Com o rosto rígido, Seo-Ryeong tentava analisar o que estava acontecendo — até que sua visão escureceu.
“Uh…”
Sentiu as forças abandonarem o corpo. Tentou resistir, mas os joelhos cederam, e ela tombou para frente, o rosto quase tocando o chão de terra.
Enquanto lutava para manter os olhos abertos, percebeu que não era a única. Quase todos os soldados que estavam em posição de sentido começaram a cair um por um.
A última coisa que Seo-Ryeong viu foi um par de óculos escuros pretos.
Tinha por volta de vinte e quatro anos quando Han Seo-Ryeong conheceu o marido.
Naquela época, sua rotina monótona como cuidadora foi interrompida por uma doença súbita na retina. A progressão foi rápida — a cada dia, seu mundo encolhia mais.
Sem tempo de se preparar, Seo-Ryeong ficou cega. Por mais que piscasse, a névoa em sua visão não desaparecia. E, num impulso, percebeu que nem sequer tinha uma bengala para sair de casa.
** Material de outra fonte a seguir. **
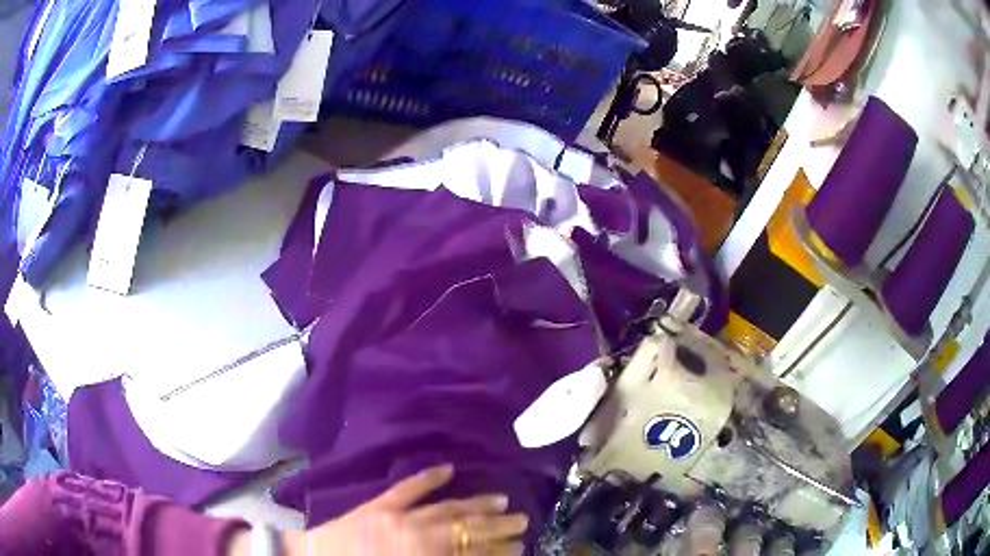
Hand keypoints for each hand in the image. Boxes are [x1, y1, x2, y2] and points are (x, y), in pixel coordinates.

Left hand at [285, 465, 528, 554]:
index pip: (472, 553)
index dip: (499, 551)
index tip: (520, 547)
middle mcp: (417, 534)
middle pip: (466, 529)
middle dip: (497, 527)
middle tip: (523, 520)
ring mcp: (398, 515)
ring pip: (446, 508)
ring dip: (475, 504)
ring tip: (501, 499)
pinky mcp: (378, 503)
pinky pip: (408, 488)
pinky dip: (428, 477)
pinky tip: (449, 468)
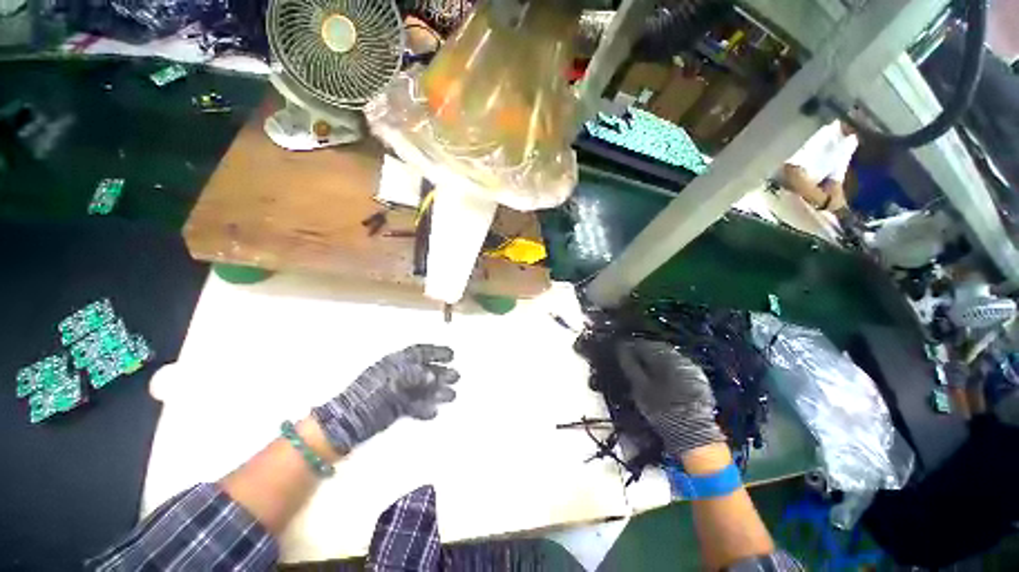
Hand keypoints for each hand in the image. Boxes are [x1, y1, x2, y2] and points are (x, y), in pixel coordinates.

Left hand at [312, 344, 458, 454]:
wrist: (347, 421)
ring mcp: (397, 392)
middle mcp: (399, 375)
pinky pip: (414, 406)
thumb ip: (413, 374)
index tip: (452, 355)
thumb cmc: (369, 394)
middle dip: (441, 373)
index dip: (436, 352)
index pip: (419, 353)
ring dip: (437, 392)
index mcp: (395, 363)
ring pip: (422, 389)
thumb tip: (432, 375)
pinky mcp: (395, 409)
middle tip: (456, 377)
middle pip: (425, 371)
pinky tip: (433, 412)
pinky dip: (424, 409)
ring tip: (452, 395)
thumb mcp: (391, 378)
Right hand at [616, 340, 723, 456]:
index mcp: (666, 358)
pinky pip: (679, 367)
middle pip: (658, 349)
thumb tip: (621, 348)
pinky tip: (662, 379)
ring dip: (656, 360)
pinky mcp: (700, 380)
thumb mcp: (640, 387)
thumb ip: (630, 365)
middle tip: (631, 360)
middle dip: (644, 352)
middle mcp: (681, 359)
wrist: (695, 436)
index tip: (621, 351)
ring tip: (645, 370)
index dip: (631, 346)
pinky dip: (668, 369)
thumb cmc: (662, 410)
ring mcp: (693, 369)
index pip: (644, 345)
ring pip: (669, 357)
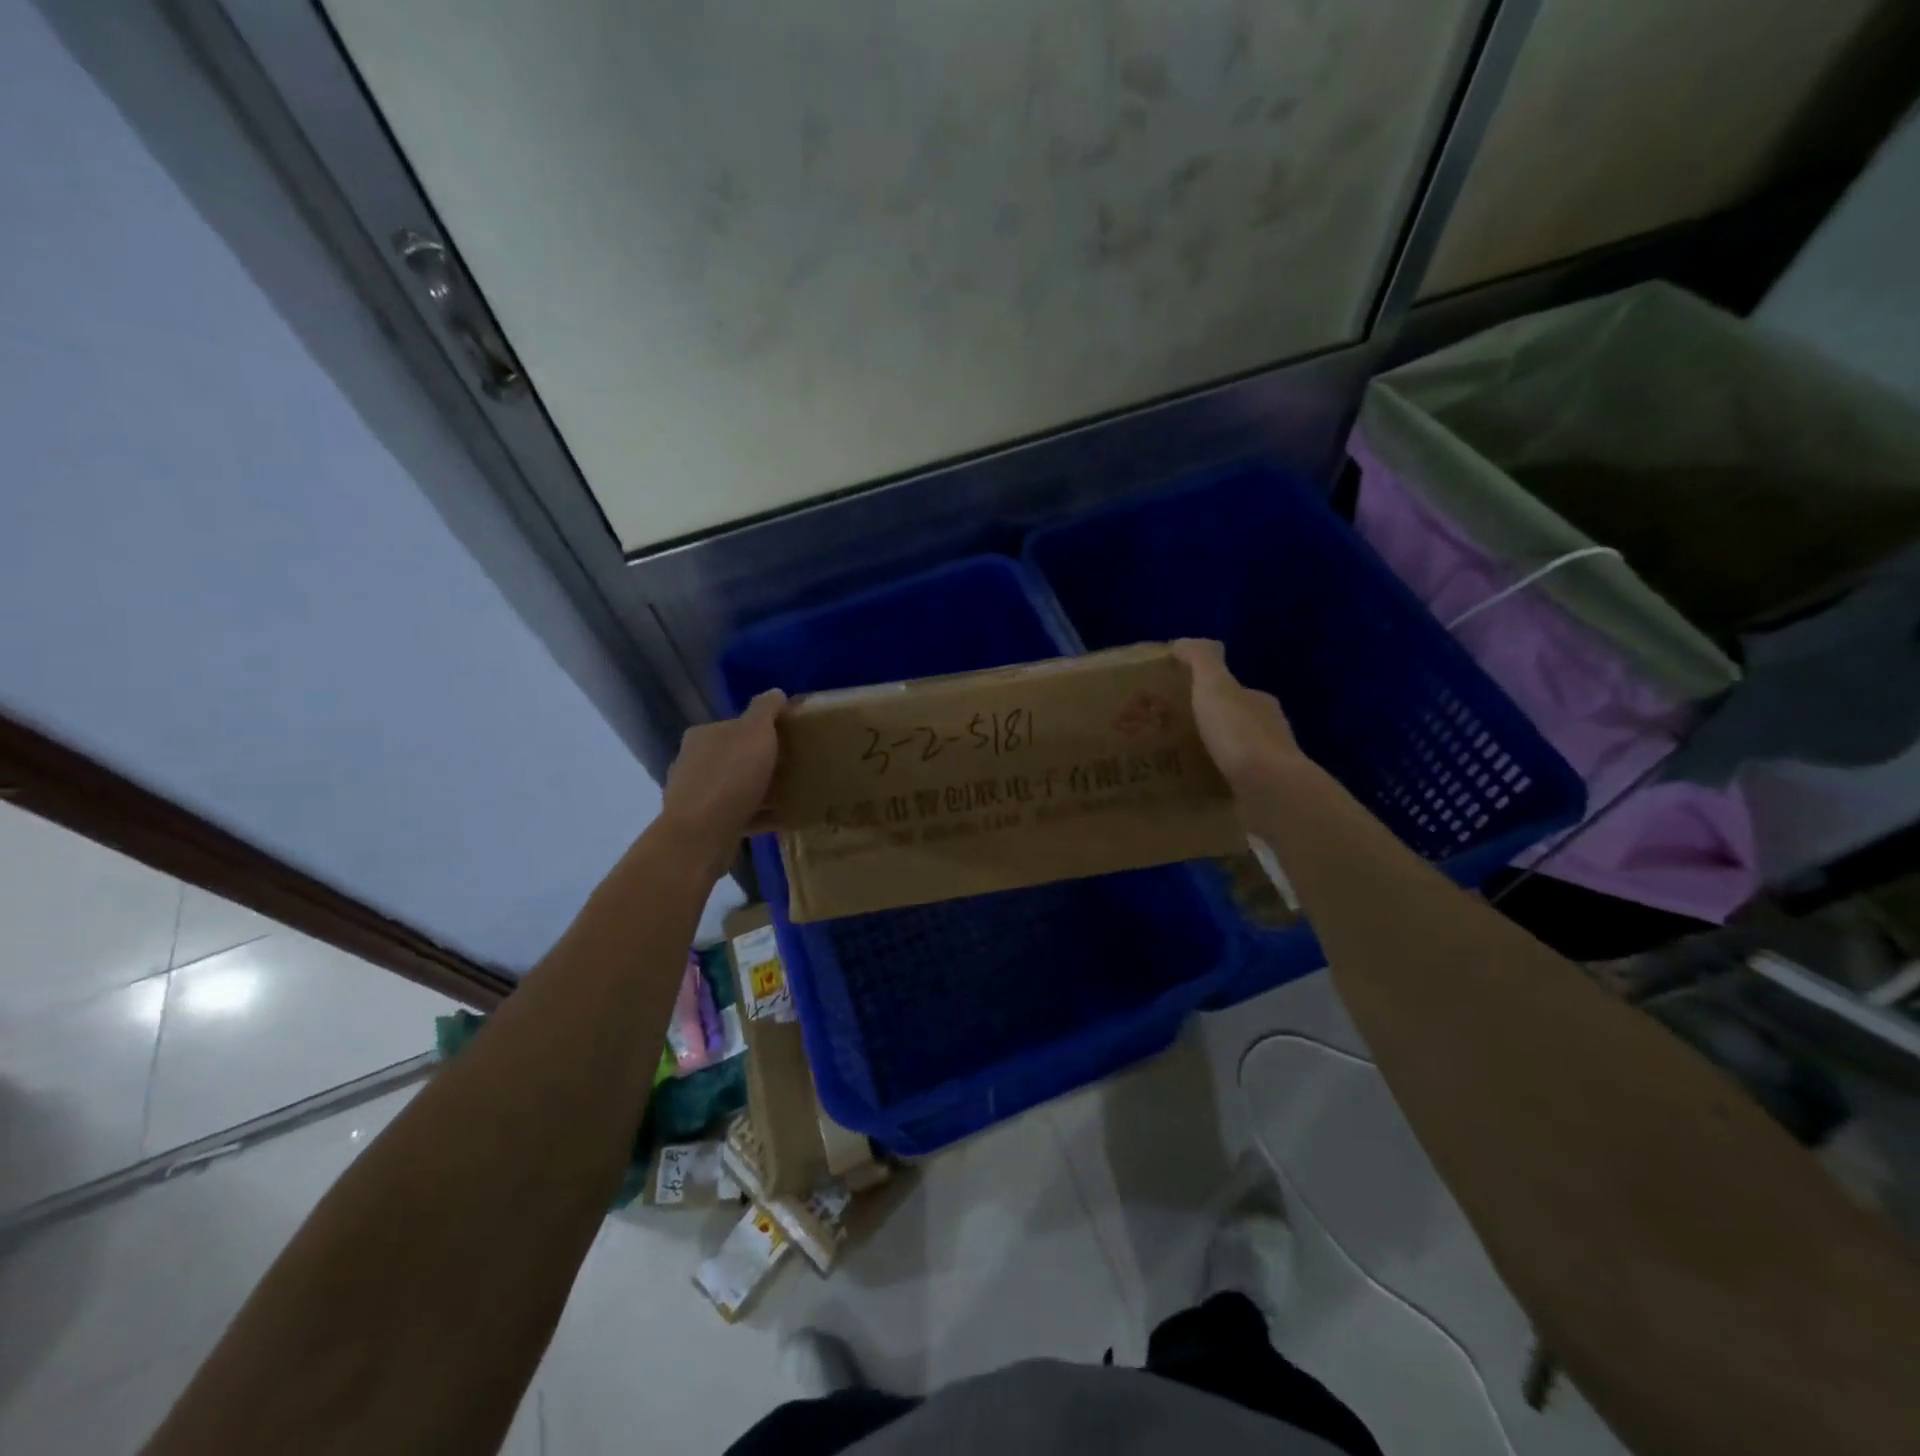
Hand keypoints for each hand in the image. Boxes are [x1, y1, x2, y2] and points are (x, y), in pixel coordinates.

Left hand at [660, 689, 784, 867]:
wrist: (701, 834)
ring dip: (760, 790)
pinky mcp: (703, 825)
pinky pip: (739, 814)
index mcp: (702, 735)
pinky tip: (783, 818)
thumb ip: (765, 710)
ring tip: (792, 794)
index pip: (735, 725)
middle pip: (735, 757)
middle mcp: (693, 762)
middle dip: (761, 761)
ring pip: (736, 787)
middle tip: (793, 766)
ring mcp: (696, 796)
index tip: (788, 739)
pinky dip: (760, 815)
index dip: (762, 730)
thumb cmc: (730, 776)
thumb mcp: (755, 732)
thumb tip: (775, 692)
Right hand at [1171, 638, 1302, 802]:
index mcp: (1260, 703)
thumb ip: (1201, 660)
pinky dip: (1210, 783)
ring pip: (1229, 755)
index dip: (1204, 692)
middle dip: (1202, 726)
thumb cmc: (1240, 734)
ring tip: (1169, 764)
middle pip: (1229, 723)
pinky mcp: (1260, 796)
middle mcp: (1268, 732)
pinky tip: (1187, 790)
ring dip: (1205, 757)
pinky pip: (1228, 784)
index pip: (1231, 691)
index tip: (1173, 700)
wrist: (1269, 792)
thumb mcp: (1215, 686)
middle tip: (1164, 733)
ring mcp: (1266, 767)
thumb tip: (1182, 643)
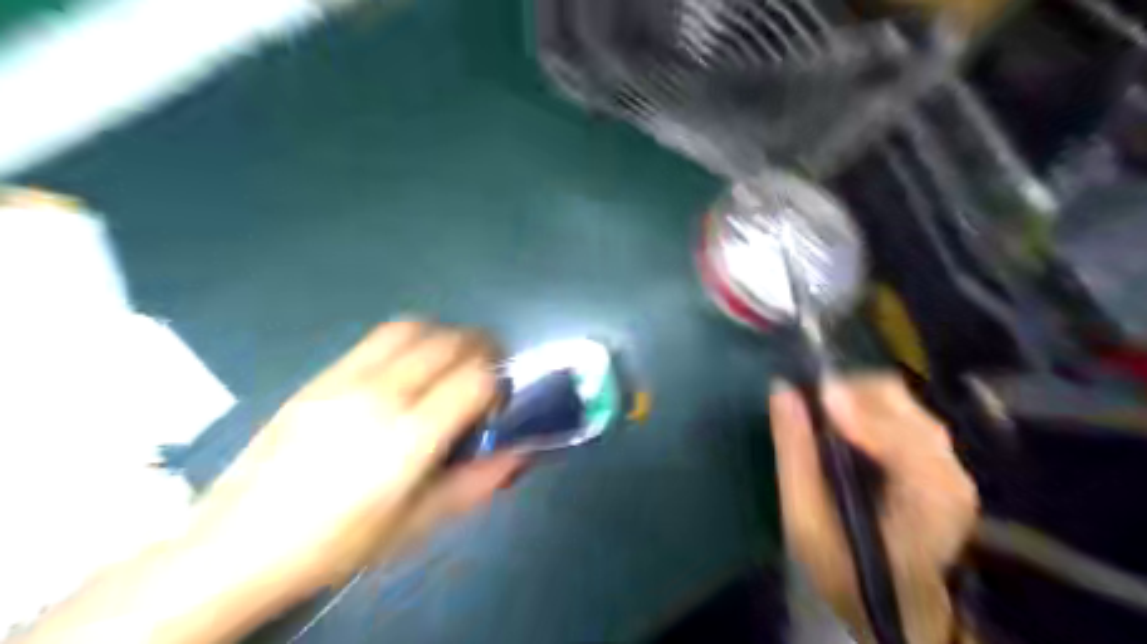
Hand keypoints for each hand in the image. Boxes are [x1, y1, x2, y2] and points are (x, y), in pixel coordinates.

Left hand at [190, 323, 527, 597]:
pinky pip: (379, 338)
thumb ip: (477, 482)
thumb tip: (521, 451)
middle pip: (451, 342)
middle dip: (482, 349)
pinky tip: (408, 366)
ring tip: (451, 360)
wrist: (240, 543)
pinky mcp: (323, 375)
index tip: (498, 401)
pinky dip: (411, 339)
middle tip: (488, 370)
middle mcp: (383, 395)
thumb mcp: (418, 523)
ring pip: (415, 328)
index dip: (498, 383)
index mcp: (410, 438)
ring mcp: (347, 379)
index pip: (476, 379)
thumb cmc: (339, 543)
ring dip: (446, 336)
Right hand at [770, 373, 974, 643]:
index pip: (900, 436)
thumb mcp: (805, 522)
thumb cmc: (846, 570)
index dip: (857, 411)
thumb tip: (782, 391)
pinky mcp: (937, 456)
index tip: (812, 395)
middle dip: (848, 393)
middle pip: (900, 404)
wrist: (897, 603)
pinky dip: (863, 406)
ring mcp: (948, 461)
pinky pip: (898, 410)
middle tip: (807, 404)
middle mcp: (950, 471)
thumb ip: (795, 455)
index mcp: (929, 500)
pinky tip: (841, 424)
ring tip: (819, 414)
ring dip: (854, 397)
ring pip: (899, 400)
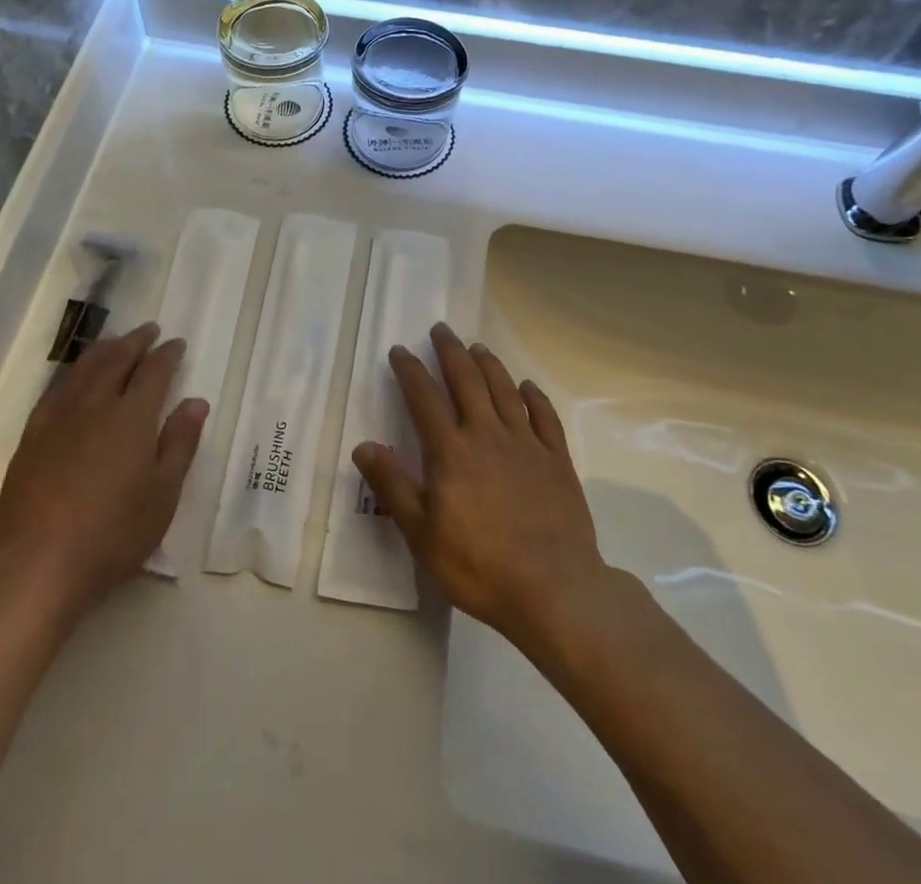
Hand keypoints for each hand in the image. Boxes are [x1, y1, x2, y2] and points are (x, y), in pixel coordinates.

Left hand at [0, 324, 206, 624]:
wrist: (38, 562)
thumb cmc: (113, 533)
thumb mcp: (163, 494)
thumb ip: (180, 443)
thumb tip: (196, 401)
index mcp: (132, 416)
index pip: (154, 371)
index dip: (167, 354)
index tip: (176, 343)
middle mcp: (96, 404)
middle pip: (117, 359)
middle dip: (136, 341)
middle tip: (149, 330)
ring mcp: (59, 417)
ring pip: (85, 368)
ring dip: (105, 349)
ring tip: (116, 342)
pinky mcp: (33, 435)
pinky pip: (57, 388)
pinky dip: (74, 372)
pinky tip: (75, 377)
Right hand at [354, 323, 608, 646]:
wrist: (555, 590)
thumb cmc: (479, 566)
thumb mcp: (422, 534)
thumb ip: (393, 486)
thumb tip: (364, 445)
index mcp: (451, 451)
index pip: (424, 398)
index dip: (410, 370)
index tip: (400, 350)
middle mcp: (487, 435)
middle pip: (466, 381)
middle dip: (450, 352)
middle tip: (441, 329)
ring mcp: (526, 445)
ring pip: (504, 390)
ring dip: (489, 364)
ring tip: (477, 346)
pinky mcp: (557, 460)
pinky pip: (545, 417)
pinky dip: (534, 396)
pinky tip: (528, 386)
Passaram-se dias em que ela não conseguia dar um passo fora do quarto. Tinha apenas vinte e quatro anos.
Quase a mesma idade de alguém recém-formado na faculdade.
Com a sensação de que não podia simplesmente morrer esquecida num canto, agarrou um guarda-chuva e saiu.
Acostumada a viver guiada pela visão, o mundo percebido pelo olfato e pela audição lhe pareceu ensurdecedor e caótico.
Os sentidos humanos sempre foram tão intensos assim?
Cambaleante, Seo-Ryeong entrou numa loja.
Foi lá, quando tentava comprar uma bengala para deficientes visuais, que conheceu Kim Hyeon.
Ele trabalhava em uma empresa fornecedora de equipamentos médicos, mas Seo-Ryeong o confundiu com o dono da loja.
Conversaram sobre o produto, ela fez o pagamento e ainda aprendeu com ele como usar a bengala.
Foi um encontro banal.
Mas o que Seo-Ryeong nunca esqueceu daquele dia foi a chuva repentina.
Com uma bengala numa mão e o guarda-chuva na outra, ela hesitou em voltar pra casa. Não tinha coragem. Acabou ficando ali, sentada na loja, só pra escapar do temporal.
Quanto mais pensava, mais frustrada se sentia.
Por que eu tenho que viver com uma bengala? Eu sempre fui uma boa pessoa… Por que comigo?
Ela ainda não conseguia aceitar. Era algo simplesmente inaceitável.
Sem família, sem ninguém que a amparasse quando caía, que chorasse ou brigasse por ela — Seo-Ryeong sempre fora sozinha desde o nascimento.
Como alguém pode se sentir mais solitário do que isso?
Ainda assim, ela estava ali, lutando pra continuar viva. Patética e miserável.
Foi então que o coração dela, prestes a desabar, tremeu pela primeira vez.